En los países con gobiernos progresistas y de izquierda hubo políticas sociales, inspiradas en las políticas del Banco Mundial pero más extensas, que aliviaron la situación de los sectores más pobres y los incluyeron en el consumo. En algunos países parece haberse avanzado en relación a la desigualdad, pero no en todos como lo muestran los estudios en Brasil y Uruguay que analizan los ingresos del 1% durante los gobiernos del PT y el Frente Amplio. Ahí la desigualdad siguió creciendo.
-No hubo cambios…
Lo que no hubo son cambios estructurales. Las vendedoras ambulantes y de los mercados, los recogedores informales de basura, esas mayorías pobres que son el 60 por ciento de nuestro continente, tienen ahora ingresos mayores, pero siguen ocupando los mismos lugares en la estructura social, cultural y productiva. Eso se relaciona con la hegemonía de la acumulación por despojo, que se ha agravado en la última década, que desindustrializa o impide la industrialización.
En cada país esto se manifiesta de modos diferentes. En Brasil hubo un avance del agronegocio y un retroceso de la industria. En Venezuela se profundizó el rentismo petrolero. Lo más grave es que se difundió una ideología que hace creer que el mundo deseable se basa en el reparto y no en el trabajo. Esto abre las puertas a la corrupción, que es inherente a la acumulación por despojo.
Por el contrario, creo que estamos en un período de transición muy similar al que vivimos durante nuestras independencias, en la primera mitad del siglo XIX. Fue la lucha, a muerte, entre una clase dominante peninsular (los llamados godos) y una clase emergente de criollos. Una clase en decadencia y otra ascendente que necesitaba el poder estatal para consolidar su riqueza, que era producto de la apropiación violenta de la tierra. Ambos sectores, y muy en particular los criollos, apelaron al pueblo (indios, negros, mestizos y blancos pobres) para inclinar la balanza a su favor, pero en cuanto vencieron les dieron la espalda. La opresión bajo las repúblicas fue incluso más violenta que con las monarquías.
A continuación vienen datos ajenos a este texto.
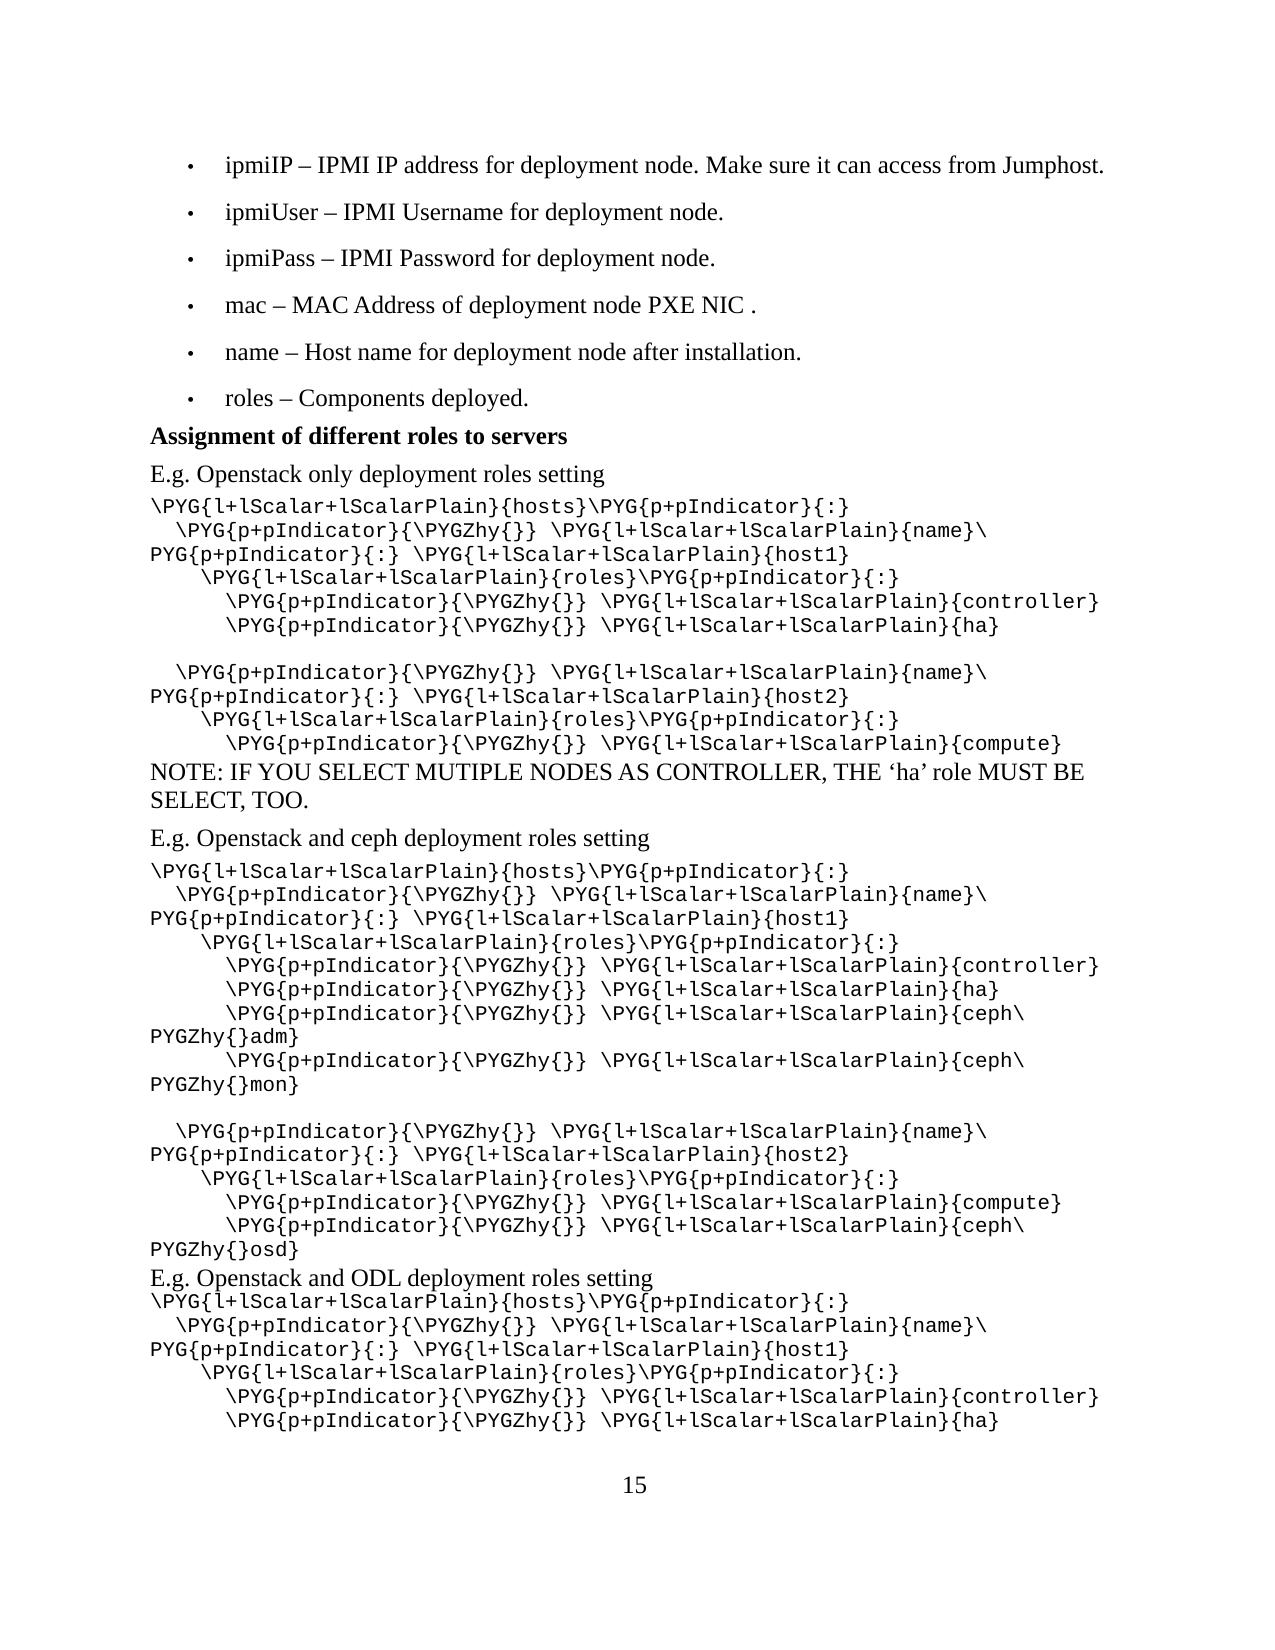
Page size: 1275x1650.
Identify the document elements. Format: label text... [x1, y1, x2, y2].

text \PYG{p+pIndicator}{\PYGZhy{}} \PYG{l+lScalar+lScalarPlain}{ceph\PYGZhy{}adm} [150, 1003, 1125, 1050]
text \PYG{p+pIndicator}{\PYGZhy{}} \PYG{l+lScalar+lScalarPlain}{name}\PYG{p+pIndicator}{:} \PYG{l+lScalar+lScalarPlain}{host2} [150, 662, 1125, 709]
text \PYG{l+lScalar+lScalarPlain}{roles}\PYG{p+pIndicator}{:} [150, 709, 1125, 733]
text \PYG{p+pIndicator}{\PYGZhy{}} \PYG{l+lScalar+lScalarPlain}{name}\PYG{p+pIndicator}{:} \PYG{l+lScalar+lScalarPlain}{host1} [150, 520, 1125, 567]
text \PYG{l+lScalar+lScalarPlain}{hosts}\PYG{p+pIndicator}{:} [150, 1291, 1125, 1315]
text \PYG{l+lScalar+lScalarPlain}{roles}\PYG{p+pIndicator}{:} [150, 1168, 1125, 1192]
list ipmiIP – IPMI IP address for deployment node. Make sure it can access from Jumphost. [187, 150, 1125, 179]
text \PYG{l+lScalar+lScalarPlain}{roles}\PYG{p+pIndicator}{:} [150, 567, 1125, 591]
text \PYG{p+pIndicator}{\PYGZhy{}} \PYG{l+lScalar+lScalarPlain}{ceph\PYGZhy{}osd} [150, 1215, 1125, 1263]
text \PYG{p+pIndicator}{\PYGZhy{}} \PYG{l+lScalar+lScalarPlain}{ha} [150, 1410, 1125, 1433]
text Assignment of different roles to servers [150, 421, 1125, 450]
text \PYG{p+pIndicator}{\PYGZhy{}} \PYG{l+lScalar+lScalarPlain}{controller} [150, 955, 1125, 979]
list name – Host name for deployment node after installation. [187, 337, 1125, 365]
list roles – Components deployed. [187, 383, 1125, 412]
text \PYG{p+pIndicator}{\PYGZhy{}} \PYG{l+lScalar+lScalarPlain}{ha} [150, 615, 1125, 638]
text \PYG{p+pIndicator}{\PYGZhy{}} \PYG{l+lScalar+lScalarPlain}{name}\PYG{p+pIndicator}{:} \PYG{l+lScalar+lScalarPlain}{host2} [150, 1121, 1125, 1168]
text NOTE: IF YOU SELECT MUTIPLE NODES AS CONTROLLER, THE ‘ha’ role MUST BE SELECT, TOO. [150, 757, 1125, 814]
text \PYG{p+pIndicator}{\PYGZhy{}} \PYG{l+lScalar+lScalarPlain}{compute} [150, 1192, 1125, 1215]
text \PYG{l+lScalar+lScalarPlain}{roles}\PYG{p+pIndicator}{:} [150, 932, 1125, 955]
list ipmiPass – IPMI Password for deployment node. [187, 243, 1125, 272]
list ipmiUser – IPMI Username for deployment node. [187, 197, 1125, 225]
text \PYG{p+pIndicator}{\PYGZhy{}} \PYG{l+lScalar+lScalarPlain}{name}\PYG{p+pIndicator}{:} \PYG{l+lScalar+lScalarPlain}{host1} [150, 884, 1125, 932]
text \PYG{p+pIndicator}{\PYGZhy{}} \PYG{l+lScalar+lScalarPlain}{controller} [150, 591, 1125, 615]
text \PYG{l+lScalar+lScalarPlain}{hosts}\PYG{p+pIndicator}{:} [150, 496, 1125, 520]
text \PYG{p+pIndicator}{\PYGZhy{}} \PYG{l+lScalar+lScalarPlain}{compute} [150, 733, 1125, 757]
text \PYG{l+lScalar+lScalarPlain}{roles}\PYG{p+pIndicator}{:} [150, 1362, 1125, 1386]
text \PYG{p+pIndicator}{\PYGZhy{}} \PYG{l+lScalar+lScalarPlain}{controller} [150, 1386, 1125, 1410]
text E.g. Openstack and ODL deployment roles setting [150, 1263, 1125, 1291]
text \PYG{p+pIndicator}{\PYGZhy{}} \PYG{l+lScalar+lScalarPlain}{ceph\PYGZhy{}mon} [150, 1050, 1125, 1097]
list mac – MAC Address of deployment node PXE NIC . [187, 290, 1125, 319]
text E.g. Openstack only deployment roles setting [150, 459, 1125, 487]
text E.g. Openstack and ceph deployment roles setting [150, 823, 1125, 852]
text \PYG{p+pIndicator}{\PYGZhy{}} \PYG{l+lScalar+lScalarPlain}{name}\PYG{p+pIndicator}{:} \PYG{l+lScalar+lScalarPlain}{host1} [150, 1315, 1125, 1362]
text \PYG{p+pIndicator}{\PYGZhy{}} \PYG{l+lScalar+lScalarPlain}{ha} [150, 979, 1125, 1003]
text \PYG{l+lScalar+lScalarPlain}{hosts}\PYG{p+pIndicator}{:} [150, 861, 1125, 884]
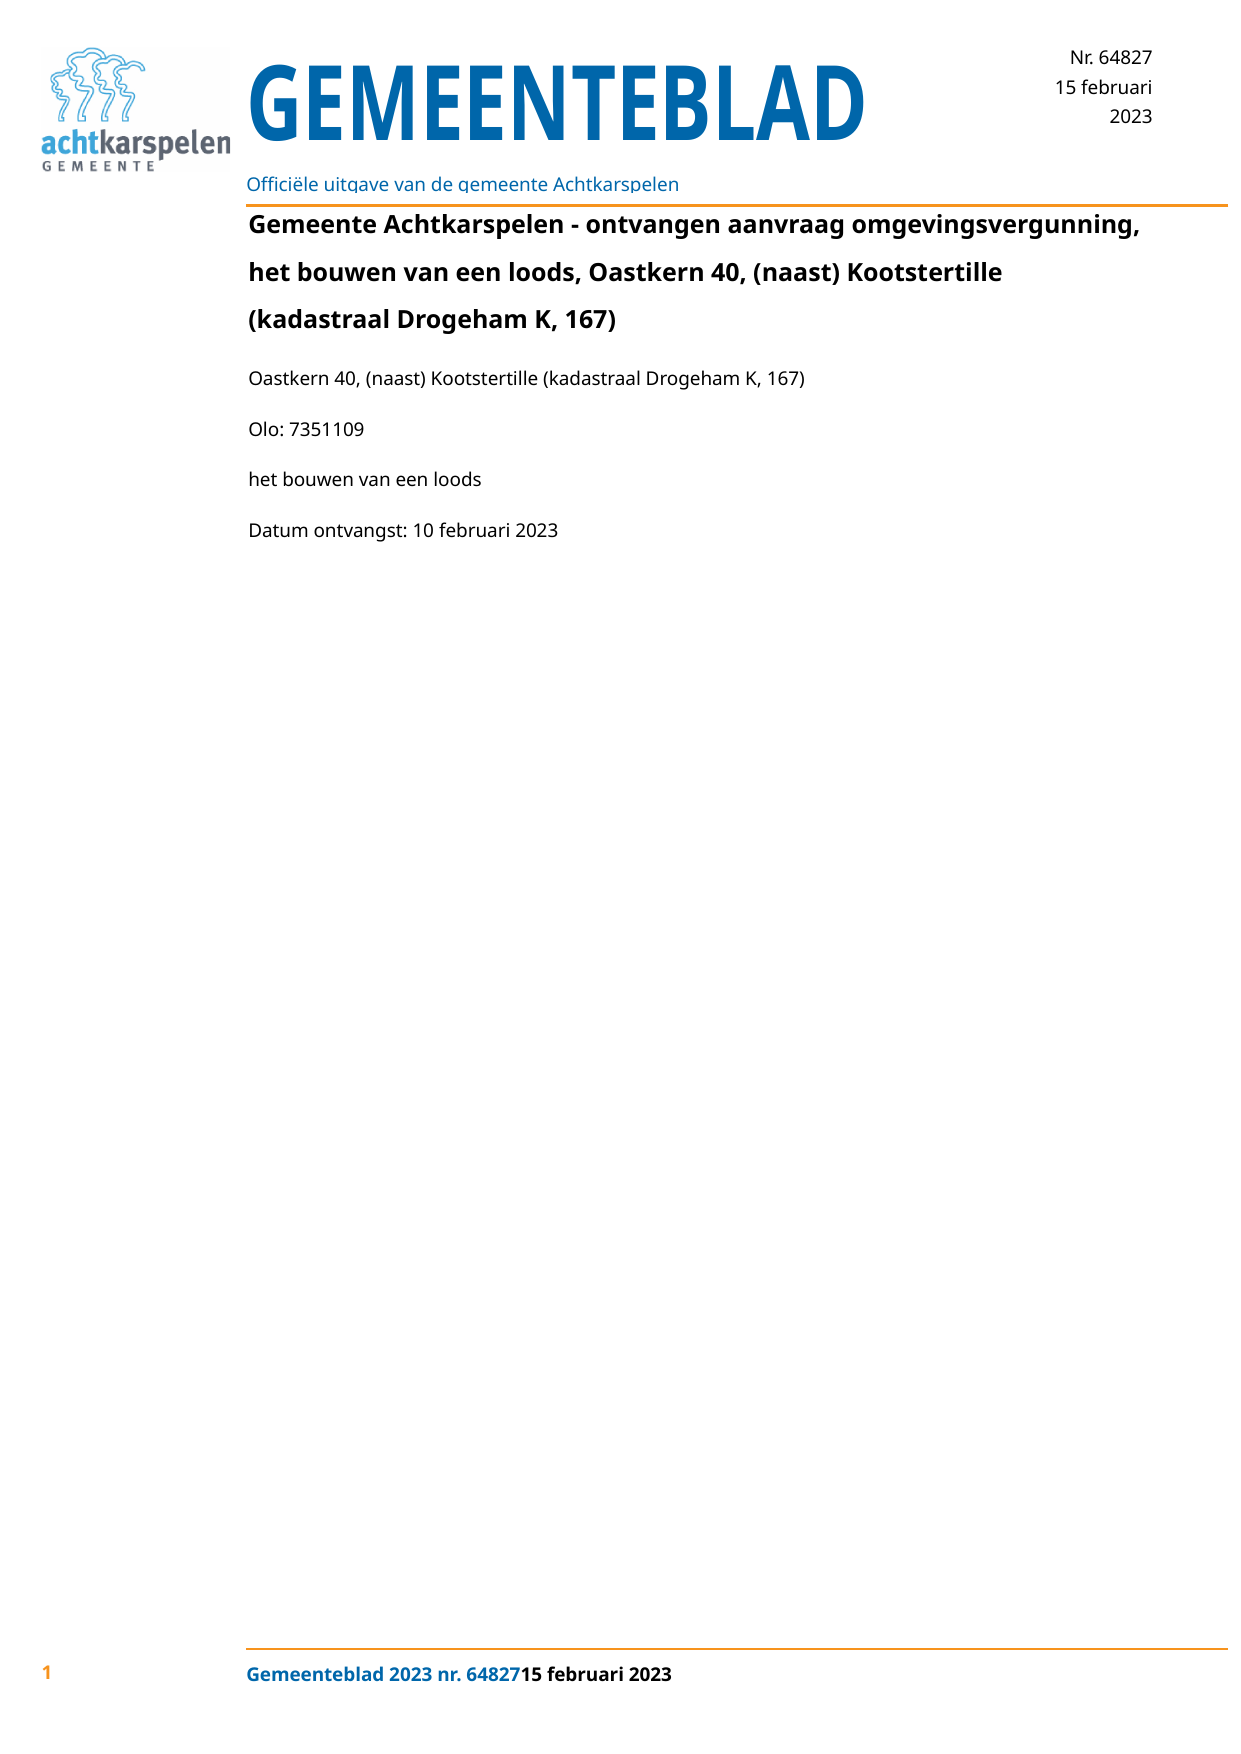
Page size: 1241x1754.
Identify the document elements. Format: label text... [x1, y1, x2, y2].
-¿Cómo valoras la derrota electoral del gobierno de Cristina Kirchner, en Argentina, y la “caída” de Dilma Rousseff en Brasil? ¿Supone una involución o la apertura de un periodo con nuevas oportunidades?
Siento que son manifestaciones de lo que llamamos como fin de ciclo. Algo se terminó, más allá de que haya gobiernos de un color o de otro. Lo que llegó a su fin, fue un tipo de gobernabilidad tejida en base a los elevados precios de las exportaciones y una paz social lubricada con alzas sostenidas de salarios y prestaciones sociales, posibles precisamente por esos precios altos del petróleo, el gas, los minerales y la soja.
El fin del ciclo supone el triunfo de las derechas en el corto plazo, pero sobre todo un período de ingobernabilidad en el cual nadie, ni siquiera los progresistas, tienen posibilidades de gobernar en calma. Las clases medias se han hecho muy conservadoras y aprendieron a luchar en las calles. Los sectores populares despiertan de la siesta progresista y se disponen a retomar las calles para defender lo que consideran sus derechos. En tanto, la economía sigue su caída libre en un clima de confusión política.
–¿Qué escenario se otea en la región más allá del análisis cortoplacista?
Si levantamos la mirada hacia el mediano plazo, podemos ver que se abre un nuevo período para los movimientos, con la posibilidad de zafar de la tutela que significaron la izquierda y el progresismo. Eso puede permitir que algunos movimientos hagan una opción por un proyecto propio, aunque creo que la mayoría seguirán prisioneros de la vieja cultura política que coloca a los caudillos en un lugar central y el acceso al Estado como clave de bóveda de los cambios.
No soy muy optimista respecto a que seamos capaces de mirar más lejos que los períodos electorales, aunque unos cuantos movimientos de mujeres y de jóvenes, que son los más activos en este momento, parecen querer rehuir esa perspectiva.
–¿Qué movimientos sociales regidos por los principios de la asamblea, la autonomía y la autogestión observas actualmente con mayor pujanza en el continente?
Los movimientos de carácter comunitario, aunque no existan comunidades formales. Tengo gran confianza en el zapatismo, pero también en franjas del movimiento mapuche, en movimientos locales urbanos en Ciudad de México y en el estado de Lara (Venezuela), donde se registran experiencias notables que congregan decenas de miles de personas.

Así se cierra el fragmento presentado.